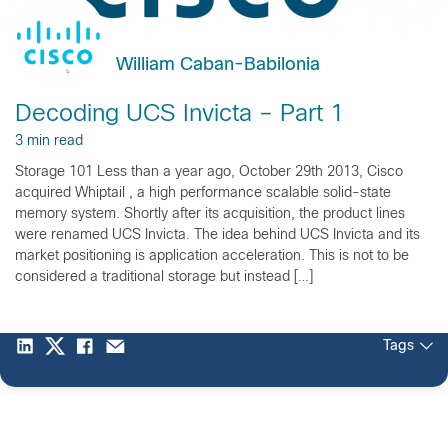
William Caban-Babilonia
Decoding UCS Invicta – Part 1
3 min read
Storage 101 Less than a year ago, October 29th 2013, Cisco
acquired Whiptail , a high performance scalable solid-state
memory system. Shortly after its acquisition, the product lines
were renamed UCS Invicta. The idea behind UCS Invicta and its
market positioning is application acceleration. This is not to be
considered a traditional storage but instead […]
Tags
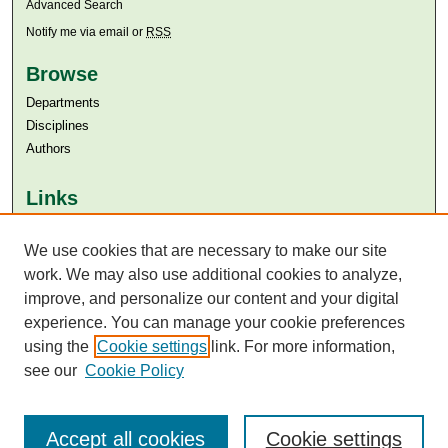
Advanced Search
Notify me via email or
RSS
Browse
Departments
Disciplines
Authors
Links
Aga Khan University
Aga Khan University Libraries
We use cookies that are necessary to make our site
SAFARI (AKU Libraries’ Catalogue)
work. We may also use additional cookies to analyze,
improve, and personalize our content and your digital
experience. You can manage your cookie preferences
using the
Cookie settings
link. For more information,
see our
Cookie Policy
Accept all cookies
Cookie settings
...
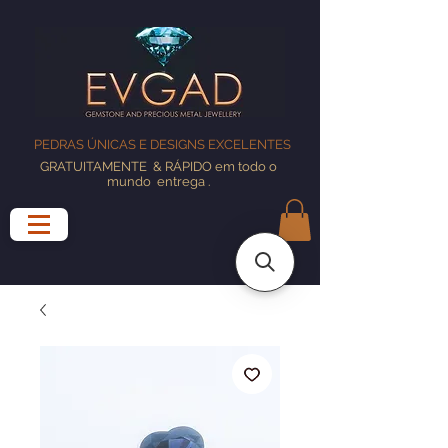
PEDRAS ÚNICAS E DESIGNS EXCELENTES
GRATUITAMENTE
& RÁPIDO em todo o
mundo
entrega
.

> Exercise aim
Of the entries above, repeat exactly the lines between the line with "William Caban-Babilonia" and the line with "were renamed UCS", inclusive, and no others.

> Result of the task
William Caban-Babilonia
Decoding UCS Invicta – Part 1
3 min read
Storage 101 Less than a year ago, October 29th 2013, Cisco
acquired Whiptail , a high performance scalable solid-state
memory system. Shortly after its acquisition, the product lines
were renamed UCS Invicta. The idea behind UCS Invicta and its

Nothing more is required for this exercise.